I ended up finding a dealership in Orlando that didn’t “charge the fees”. On paper they still charged them, but they took the equivalent off my residual value so it evened out.
Once you are able to find a dealership that is honest and you get the buyout done. File a complaint with the FL Attorney General and the FTC about any dealerships you encountered that tried to force those fees. It’s disgusting what they get away with.
I’ll add to this because I know there are a lot of lawsuits (especially in Florida) right now regarding excessive buyout fees, and I know one lawyer who is handling a lot of those cases.
Because of the fees and the requirement to buy out the car through a dealership, when my mother bought out her car last week, the dealership still charged a doc fee and the nonsense $399 electronic titling fee, but they informed me that they were now required to subtract it from the purchase price of the car. The contract clearly shows the purchase price as the residual less the fees. It’s a win-win because the dealership still get its fees but you don’t pay it. I don’t know if this is unique to Volvo right now, but FYI.

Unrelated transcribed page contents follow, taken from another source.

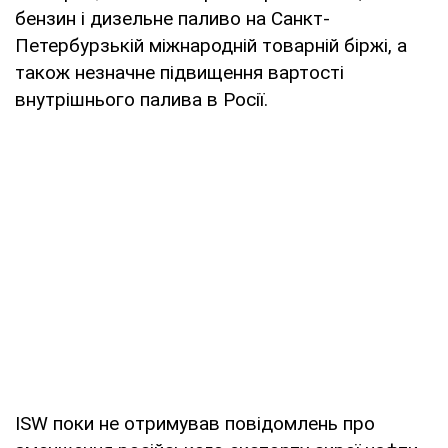
бензин і дизельне паливо на Санкт-
Петербурзькій міжнародній товарній біржі, а
також незначне підвищення вартості
внутрішнього палива в Росії.
ISW поки не отримував повідомлень про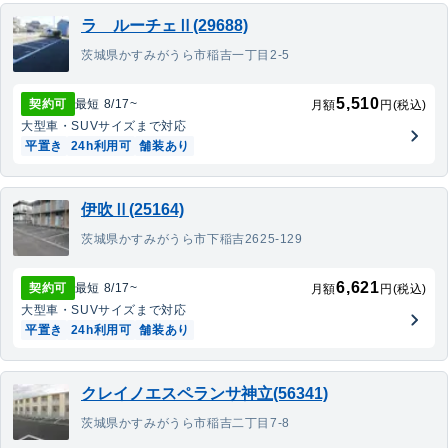
ラ ルーチェⅡ(29688)
茨城県かすみがうら市稲吉一丁目2-5
5,510
契約可
最短
8/17
~
月額
円(税込)
大型車・SUV
サイズまで対応
平置き
24h利用可
舗装あり
伊吹Ⅱ(25164)
茨城県かすみがうら市下稲吉2625-129
6,621
契約可
最短
8/17
~
月額
円(税込)
大型車・SUV
サイズまで対応
平置き
24h利用可
舗装あり
クレイノエスペランサ神立(56341)
茨城県かすみがうら市稲吉二丁目7-8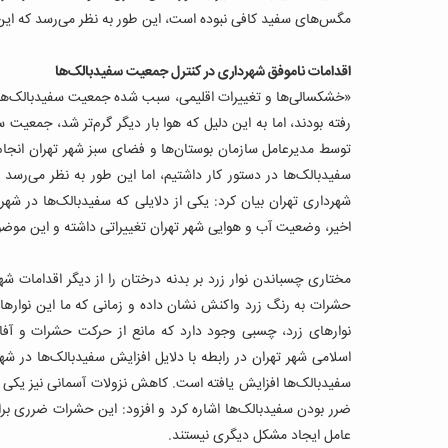
مگس‌های سفید کافی نبوده است، این طور به نظر می‌رسد که این
اقدامات ناموفق شهرداری در کنترل جمعیت سفیدبالک‌ها
«خشکسالی‌ها و تغییرات اقلیمی، سبب شده جمعیت سفیدبالک‌ها ا
رفته بودند، اما به این دلیل که هوا بار دیگر گرم‌تر شد، جمعیت
توسط مدیرعامل سازمان بوستان‌ها و فضای سبز شهر تهران انجام
سفیدبالک‌ها در دستور کار داشتیم، اما این طور به نظر می‌رسد
شهرداری تهران بیان کرد: یکی از دلایلی که سفیدبالک‌ها در شهر
اخیر، وضعیت آب و هوایی شهر تهران تغییراتی داشته و این موضو
مختاری چسباندن نوار زرد بر بدنه درختان را از دیگر اقدامات
حشرات به رنگ زرد واکنش نشان داده و زمانی که ما این نوارها ر
نوارهای زرد، چسبی وجود دارد که مانع از حركت حشرات و آف
اسلامی شهر تهران در رابطه با دلایل افزایش سفیدبالک‌ها در 
سفیدبالک‌ها افزایش یافته است. کاهش نزولات آسمانی نیز یکی 
ضرر بودن سفیدبالک‌ها اشاره کرد و افزود: این حشرات ضرری برای 
عامل ایجاد مشکل دیگری نیستند.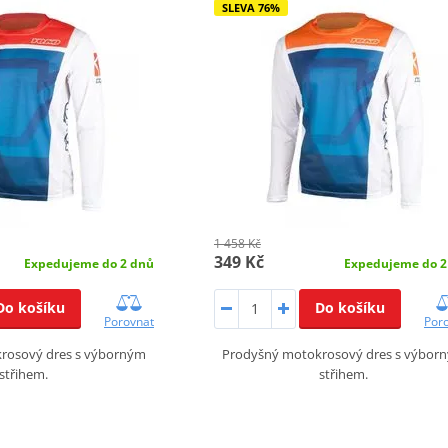
SLEVA 76%
1 458 Kč
349 Kč
Expedujeme do 2 dnů
Expedujeme do 2
Do košíku
Do košíku
Porovnat
Por
rosový dres s výborným
Prodyšný motokrosový dres s výbor
střihem.
střihem.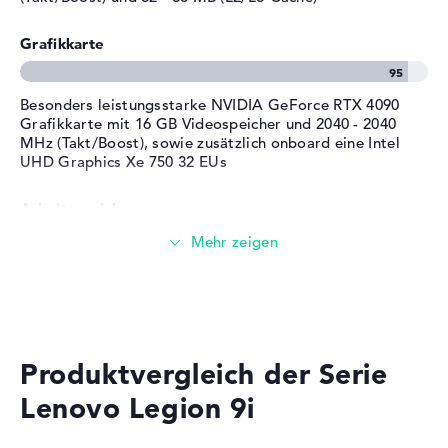
E-Mails, Office Apps
Tiefe
27,77 cm
Grafikkarte
Surfen im Internet
Höhe
2,27 cm
Gewicht
2,6 kg
Besonders leistungsstarke NVIDIA GeForce RTX 4090
Farbe / Design
Carbon Black
Grafikkarte mit 16 GB Videospeicher und 2040 - 2040
Material
Carbon
MHz (Takt/Boost), sowie zusätzlich onboard eine Intel
UHD Graphics Xe 750 32 EUs
Farbe
dunkelgrau, schwarz
Betriebssystem / Software
Arbeitsspeicher
Bereitgestelltes
Microsoft Windows 11 Home
Betriebssystem
(64 Bit)
Riesiger Arbeitsspeicher mit 64 GB (2 x 32 GB) - DDR5 -
Herstellergarantie
PC5- 5600 MHZ
Service & Support
2 Jahre Pick-up & Return-
Speicher
Service
Produktvergleich der Serie
Großer 2 TB SSD Speicher
Lenovo Legion 9i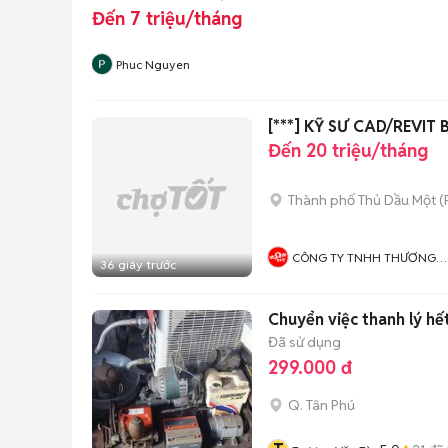
Đến 7 triệu/tháng
Phuc Nguyen
[***] KỸ SƯ CAD/REVIT
Đến 20 triệu/tháng
Thành phố Thủ Dầu Một
(
CÔNG TY TNHH THƯƠNG
36 giây trước
MẠI ĐIỆN TỬ WOWBUY
Chuyển việc thanh lý hế
Đã sử dụng
299.000 đ
Q. Tân Phú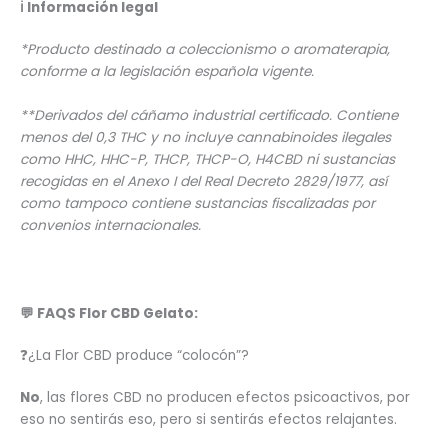
ℹ️
Información legal
*Producto destinado a coleccionismo o aromaterapia,
conforme a la legislación española vigente.
**Derivados del cáñamo industrial certificado. Contiene
menos del 0,3 THC y no incluye cannabinoides ilegales
como HHC, HHC-P, THCP, THCP-O, H4CBD ni sustancias
recogidas en el Anexo I del Real Decreto 2829/1977, así
como tampoco contiene sustancias fiscalizadas por
convenios internacionales.
💬 FAQS Flor CBD Gelato:
❓¿La Flor CBD produce “colocón”?
No
, las flores CBD no producen efectos psicoactivos, por
eso no sentirás eso, pero si sentirás efectos relajantes.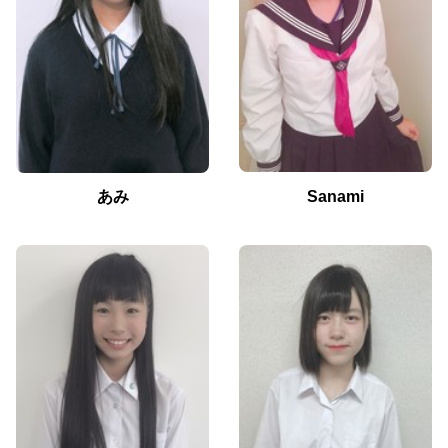
あみ
Sanami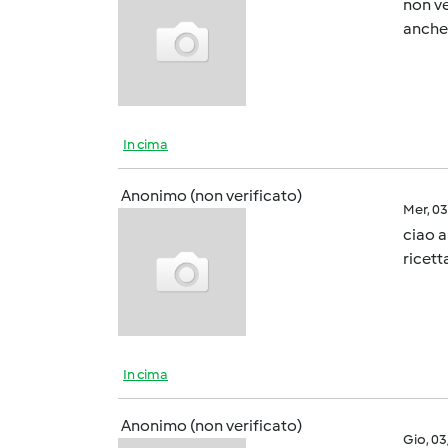
non ve
anche
In cima
Anonimo (non verificato)
Mer, 0
ciao a
ricett
In cima
Anonimo (non verificato)
Gio, 0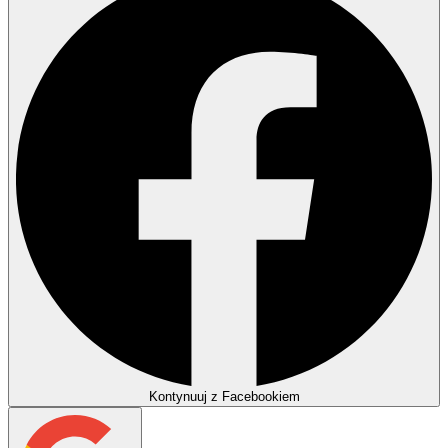
Kontynuuj z Facebookiem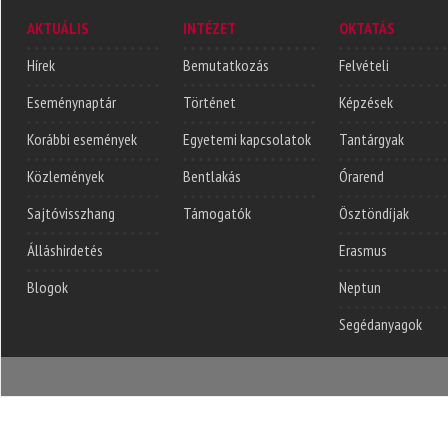
AKTUÁLIS
INTÉZET
OKTATÁS
Hírek
Bemutatkozás
Felvételi
Eseménynaptár
Történet
Képzések
Korábbi események
Egyetemi kapcsolatok
Tantárgyak
Közlemények
Bentlakás
Órarend
Sajtóvisszhang
Támogatók
Ösztöndíjak
Álláshirdetés
Erasmus
Blogok
Neptun
Segédanyagok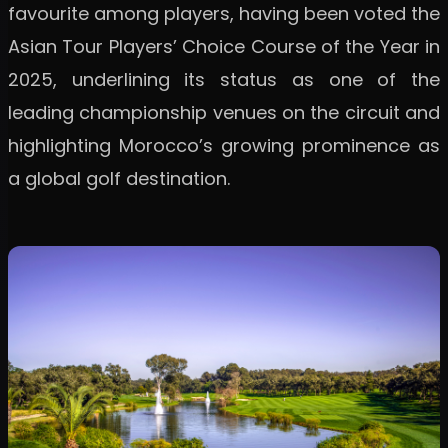
favourite among players, having been voted the
Asian Tour Players’ Choice Course of the Year in
2025, underlining its status as one of the
leading championship venues on the circuit and
highlighting Morocco’s growing prominence as
a global golf destination.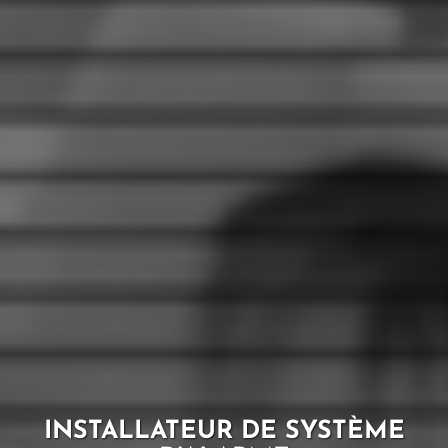
INSTALLATEUR DE SYSTÈME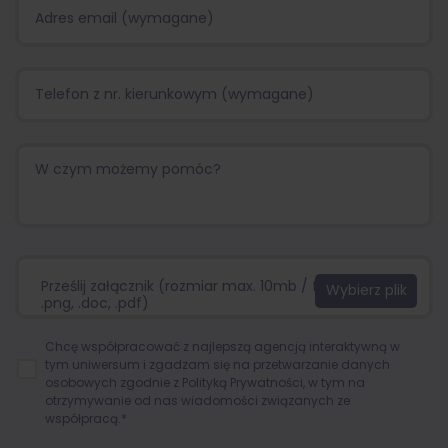
Prześlij załącznik (rozmiar max. 10mb / format:.jpg,
.png, .doc, .pdf)
Chcę współpracować z najlepszą agencją interaktywną w
tym uniwersum i zgadzam się na przetwarzanie danych
osobowych zgodnie z
Polityką Prywatności
, w tym na
otrzymywanie od nas wiadomości związanych ze
współpracą.*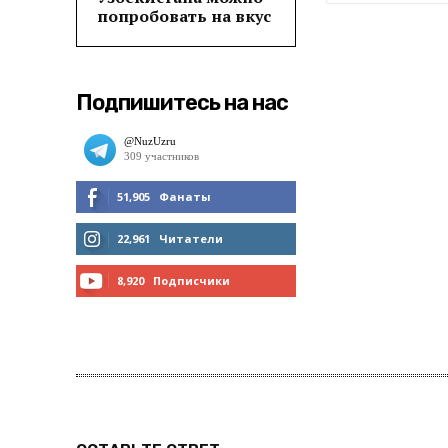
попробовать на вкус
Подпишитесь на нас
51,905
Фанаты
МНЕ НРАВИТСЯ
22,961
Читатели
ЧИТАТЬ
8,920
Подписчики
ПОДПИСАТЬСЯ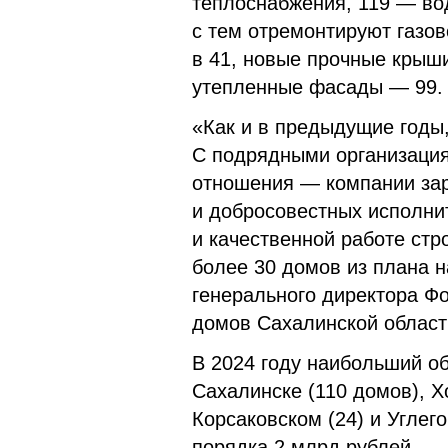
теплоснабжения, 119 — во
с тем отремонтируют газо
в 41, новые прочные крыш
утепленные фасады — 99.
«Как и в предыдущие годы,
С подрядными организация
отношения — компании за
и добросовестных исполни
и качественной работе стр
более 30 домов из плана н
генерального директора Ф
домов Сахалинской област
В 2024 году наибольший о
Сахалинске (110 домов), Х
Корсаковском (24) и Углего
порядка 2 млрд рублей.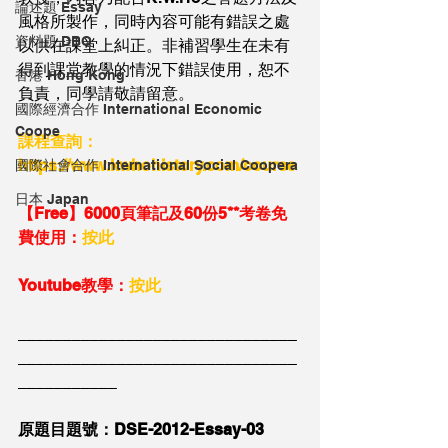
論述題 Essay
風格所製作，同時內容可能有錯誤之處
資料題 DBQ
以供在課堂上糾正。非補習學生在未有
得到課堂教學的情況下錯誤使用，恕不
香港 Hong Kong
負責，同學請敬請留意。
國際經濟合作 International Economic
Coope
課程查詢：
https://www.kwhohistory.com/course
國際社會合作 International Social Coopera
日本 Japan
【Free】6000頁筆記及60份5**考卷免
費使用：
按此
Youtube教學：
按此
_______________________________
_______________________________
___________
原題目題號：DSE-2012-Essay-03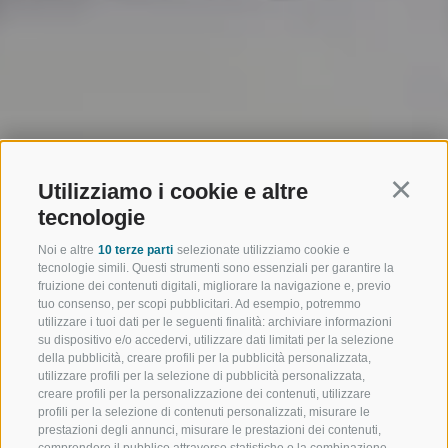
Utilizziamo i cookie e altre
Continu
tecnologie
Noi e altre
10 terze parti
selezionate utilizziamo cookie e
tecnologie simili. Questi strumenti sono essenziali per garantire la
fruizione dei contenuti digitali, migliorare la navigazione e, previo
tuo consenso, per scopi pubblicitari. Ad esempio, potremmo
utilizzare i tuoi dati per le seguenti finalità: archiviare informazioni
su dispositivo e/o accedervi, utilizzare dati limitati per la selezione
della pubblicità, creare profili per la pubblicità personalizzata,
utilizzare profili per la selezione di pubblicità personalizzata,
creare profili per la personalizzazione dei contenuti, utilizzare
profili per la selezione di contenuti personalizzati, misurare le
prestazioni degli annunci, misurare le prestazioni dei contenuti,
comprendere il pubblico attraverso statistiche o la combinazione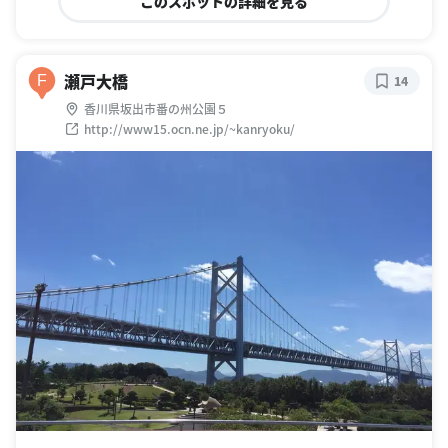
このスポットの詳細を見る
瀬戸大橋
F
14
香川県坂出市番の州公園５
http://www15.ocn.ne.jp/~kanryoku/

The tricky thing is it’s not really the dealer’s fault the law requires them to be involved (well it is their fault I’m sure, but that’s a different issue), so they can just say no. I called around to several and the best offer I could find was a dealer that would waive the fee if I used their financing. Prepayment fee for the loan is $75, so effectively got it done for that plus a couple days’ interest plus a credit pull. Not an issue at the moment but there are definitely times the pull would have been very annoying. I could wait six months and avoid the fee but at current rates that would obviously be a bad trade. Overall paying 75 bucks to have the paperwork done for me is well worth it.